Ulric Breton en 2010, devant le Petit Champlain, théâtre centenaire qu'il a contribué à relancer.

Mort d'Ulric Breton, l'âme du Théâtre Petit Champlain

Passionné de chanson francophone, Ulric Breton a dirigé le Théâtre Petit Champlain pendant deux décennies. «Il y a beaucoup d'artistes qui lui doivent beaucoup», témoigne son ami Bernard Pelchat.
L'homme âgé de 80 ans s'est éteint mardi à la maison de soins palliatifs du Littoral à Lévis, après avoir combattu pendant plusieurs mois une dégénérescence cardiaque. Celui qui habitait Saint-Michel-de-Bellechasse a été une figure marquante de la scène culturelle à Québec et au Québec pendant près de 60 ans.
Ayant étudié en comptabilité, le jeune Ulric Breton devient un fonctionnaire important alors que le Québec est en pleine Révolution tranquille. En 1961, il contribue à jeter les bases du nouveau ministère des Affaires culturelles. 
En 1963, il est affecté à l'ambitieux projet du premier ministre Jean Lesage, soit la création du Grand Théâtre de Québec, qui ouvrira finalement ses portes en 1971. 
En 1967, il octroie une «aide monétaire et un engagement personnel» pour que le tout premier Festival d'été de Québec voie le jour, se rappelle M. Pelchat, qui fait partie de l'équipe fondatrice du festival. «C'est là que notre amitié a commencé.
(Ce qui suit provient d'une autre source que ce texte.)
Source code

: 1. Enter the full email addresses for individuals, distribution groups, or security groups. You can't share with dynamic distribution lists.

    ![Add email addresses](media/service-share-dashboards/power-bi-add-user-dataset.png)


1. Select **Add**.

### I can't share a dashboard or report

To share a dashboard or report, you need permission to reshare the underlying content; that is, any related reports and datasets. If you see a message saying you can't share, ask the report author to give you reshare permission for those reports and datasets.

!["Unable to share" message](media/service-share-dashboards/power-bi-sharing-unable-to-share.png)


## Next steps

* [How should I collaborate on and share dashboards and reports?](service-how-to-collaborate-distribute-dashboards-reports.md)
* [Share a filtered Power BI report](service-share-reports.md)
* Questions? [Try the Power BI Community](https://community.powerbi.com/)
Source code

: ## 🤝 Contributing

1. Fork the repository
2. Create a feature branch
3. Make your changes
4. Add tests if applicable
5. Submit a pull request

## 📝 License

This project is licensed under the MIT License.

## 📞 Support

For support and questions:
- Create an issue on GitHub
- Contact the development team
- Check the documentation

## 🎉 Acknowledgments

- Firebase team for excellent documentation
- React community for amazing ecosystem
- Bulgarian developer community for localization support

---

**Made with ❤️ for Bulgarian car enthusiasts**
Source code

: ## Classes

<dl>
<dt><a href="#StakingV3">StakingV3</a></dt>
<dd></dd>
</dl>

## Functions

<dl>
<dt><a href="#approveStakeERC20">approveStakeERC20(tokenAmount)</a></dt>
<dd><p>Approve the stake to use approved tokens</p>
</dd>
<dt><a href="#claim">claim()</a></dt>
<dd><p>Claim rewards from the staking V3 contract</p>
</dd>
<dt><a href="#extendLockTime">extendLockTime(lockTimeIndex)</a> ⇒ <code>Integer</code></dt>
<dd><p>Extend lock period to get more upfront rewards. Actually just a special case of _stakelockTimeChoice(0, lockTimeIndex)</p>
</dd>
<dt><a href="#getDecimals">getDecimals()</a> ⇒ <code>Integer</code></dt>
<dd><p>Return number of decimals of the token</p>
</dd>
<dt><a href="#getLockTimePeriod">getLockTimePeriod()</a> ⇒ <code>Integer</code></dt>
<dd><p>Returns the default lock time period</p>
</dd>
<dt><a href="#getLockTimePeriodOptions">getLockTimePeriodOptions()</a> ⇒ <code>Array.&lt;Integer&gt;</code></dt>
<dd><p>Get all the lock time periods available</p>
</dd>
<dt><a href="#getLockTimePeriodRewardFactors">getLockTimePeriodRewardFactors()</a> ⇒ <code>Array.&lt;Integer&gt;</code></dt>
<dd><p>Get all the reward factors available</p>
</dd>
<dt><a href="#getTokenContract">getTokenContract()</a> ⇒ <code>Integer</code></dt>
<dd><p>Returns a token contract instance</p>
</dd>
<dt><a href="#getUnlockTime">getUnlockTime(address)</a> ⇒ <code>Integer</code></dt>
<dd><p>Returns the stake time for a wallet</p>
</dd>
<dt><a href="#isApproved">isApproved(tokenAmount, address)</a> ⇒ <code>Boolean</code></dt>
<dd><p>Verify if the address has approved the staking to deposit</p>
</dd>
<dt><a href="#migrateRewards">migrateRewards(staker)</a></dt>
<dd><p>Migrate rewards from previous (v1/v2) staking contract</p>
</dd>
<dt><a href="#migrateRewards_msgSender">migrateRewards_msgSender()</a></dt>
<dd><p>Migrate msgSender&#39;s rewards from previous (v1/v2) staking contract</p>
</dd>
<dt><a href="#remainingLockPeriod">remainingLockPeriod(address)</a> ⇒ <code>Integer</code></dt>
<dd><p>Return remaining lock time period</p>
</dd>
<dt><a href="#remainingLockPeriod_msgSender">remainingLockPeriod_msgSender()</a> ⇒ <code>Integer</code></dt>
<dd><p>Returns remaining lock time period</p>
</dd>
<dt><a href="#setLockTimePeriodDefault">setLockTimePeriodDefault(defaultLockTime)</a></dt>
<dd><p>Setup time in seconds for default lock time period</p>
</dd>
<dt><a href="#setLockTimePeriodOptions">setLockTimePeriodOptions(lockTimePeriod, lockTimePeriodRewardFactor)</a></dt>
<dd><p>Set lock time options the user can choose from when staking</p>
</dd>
Il est devenu mon mentor.»
Cette même année, M. Breton réalise un spectacle son et lumière sur la colline parlementaire, qui sera présenté 27 fois pour fêter les 100 ans de la Confédération canadienne. 
M. Breton a toujours été un entrepreneur et non un artiste lui-même. «Oui, il était un gestionnaire, mais il avait une sensibilité d'artiste», évoque M. Pelchat. 
En 1968, il sauve le bateau-théâtre l'Escale, un projet qui allait s'éteindre. Le bateau qui comprend une salle de 500 places en plus d'une boîte à chansons, reprend les flots et sillonne le fleuve et les principales rivières du Québec. C'était là que le gestionnaire a droit à une première expérience de programmation artistique. 
En 1983, il fait partie des pionniers qui, avec le chef d'orchestre Guy Bélanger, ont travaillé à donner naissance à l'Opéra de Québec.
M. Breton a touché à de nombreux projets au cours de sa vie, publics et privés. De 1986 à 1989, il a pris la direction du Festival de la chanson de Granby et a contribué à lui donner un nouveau souffle. 
La Maison de la chanson
Plus récemment, M. Breton a surtout été connu comme «l'âme du Théâtre Petit Champlain», explique M. Pelchat. Il a contribué à relancer ce théâtre centenaire et à le rénover pour qu'il devienne, en 1994, la Maison de la chanson. Dès lors, le Petit Champlain fait une grande place aux artistes francophones de la relève. 
«Ça a été la salle où j'ai créé presque tous mes spectacles. Ce qu'il a donné à ce lieu-là, c'est fascinant», exprime la chanteuse Paule-Andrée Cassidy. L'artiste se souvient de M. Breton comme d'un homme «au sourire discret, mais au regard très allumé», commente-t-elle. 
Mme Cassidy déplore que «la mémoire du Théâtre Petit Champlain» s'éteigne. M. Breton a été directeur artistique du théâtre jusqu'en 2014. Depuis, c'est Jean Beauchesne et Dominique Goulet qui ont repris les rênes, en collaboration avec la salle Albert-Rousseau. 
«C'était un homme au grand coeur, qui était d'une intégrité incroyable. Quand on s'embarquait dans un projet avec lui, on était sûr d'avoir son aval d'un bout à l'autre. Et il avait une ouverture d'esprit phénoménale, sur à peu près tout ce qu'on pouvait lui proposer», témoigne Bernard Pelchat.